В субботу полагалось отдыхать, и работы на пожарище не велись. Эйден знал, что бесполезно искать Роберта в часовне, поэтому нашел укромное местечко под яблонями и расположился там, подстелив одеяло. Ему хотелось написать некоторым своим друзьям и родным, чтобы сообщить, что он находится на свободе и пребывает в добром здравии, но это, конечно, было невозможно. Эйден наслаждался покоем, царившим в саду, но тишина скоро была нарушена.
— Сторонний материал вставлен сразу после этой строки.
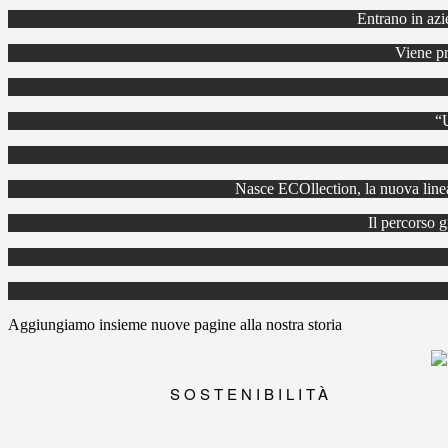
Entrano in azi
Viene pr
“U
Nasce ECOllection, la nuova linea 
Il percorso g
Aggiungiamo insieme nuove pagine alla nostra storia
SOSTENIBILITÀ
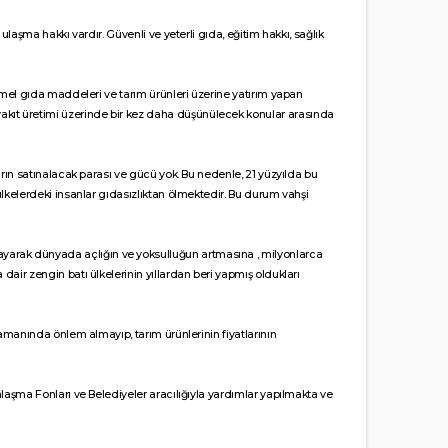
ulaşma hakkı vardır. Güvenli ve yeterli gıda, eğitim hakkı, sağlık
temel gıda maddeleri ve tarım ürünleri üzerine yatırım yapan
yakıt üretimi üzerinde bir kez daha düşünülecek konular arasında
ların satınalacak parası ve gücü yok. Bu nedenle, 21 yüzyılda bu
ülkelerdeki insanlar gıdasızlıktan ölmektedir. Bu durum vahşi
ayarak dünyada açlığın ve yoksulluğun artmasına , milyonlarca
dair zengin batı ülkelerinin yıllardan beri yapmış oldukları
zamanında önlem almayıp, tarım ürünlerinin fiyatlarının
mlaşma Fonları ve Belediyeler aracılığıyla yardımlar yapılmakta ve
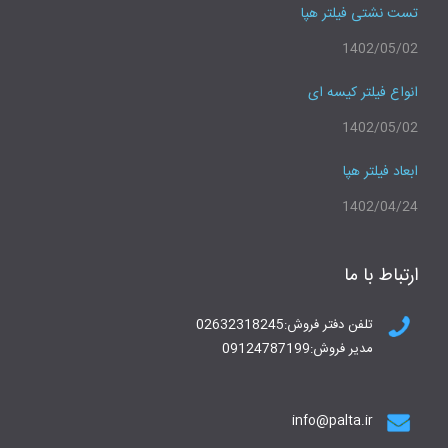
تست نشتی فیلتر هپا
1402/05/02
انواع فیلتر کیسه ای
1402/05/02
ابعاد فیلتر هپا
1402/04/24
ارتباط با ما
تلفن دفتر فروش:02632318245
مدیر فروش:09124787199
info@palta.ir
- Так как же вы примиряете человеческую слабость и веру в богов? - К Эйдену по-кошачьи неслышно подошел Роберт.
- Что?
- Зачем они создали нас слабыми? Для развлечения? - Сегодня в Роберте что-то переменилось. Только что? На Роберте была рубашка из грубого полотна и поношенная черная куртка. В руках он держал глиняный кувшин и две кружки. - Брат Дамиен думает, что вы захотите попробовать местное вино, хоть обитель Святого Германуса им и не славится. - Роберт уселся на траву и разлил по кружкам розовое вино, слегка пахнущее розами. - Вы не ответили на мой вопрос.
Эйден неожиданно почувствовал смущение. Голос Роберта стал совсем другим, как будто теперь диспут со священником вел не Мартин, а сам Роберт.
- Вы спрашиваете меня о том, почему нам была дарована свобода воли?
- Да, почему? Или человек слаб по собственной воле?
- Нет, - насупился Эйден. Придется хорошенько сосредоточиться, чтобы убедить Роберта: тот явно пришел уже к каким-то собственным выводам. - Я говорю, что человек слаб от природы. Если он хочет поддаться слабости, так и случится. Однако он обладает свободой выбора между добром и злом.
- То есть человек волен, выбирать, быть ли ему на стороне добра или зла?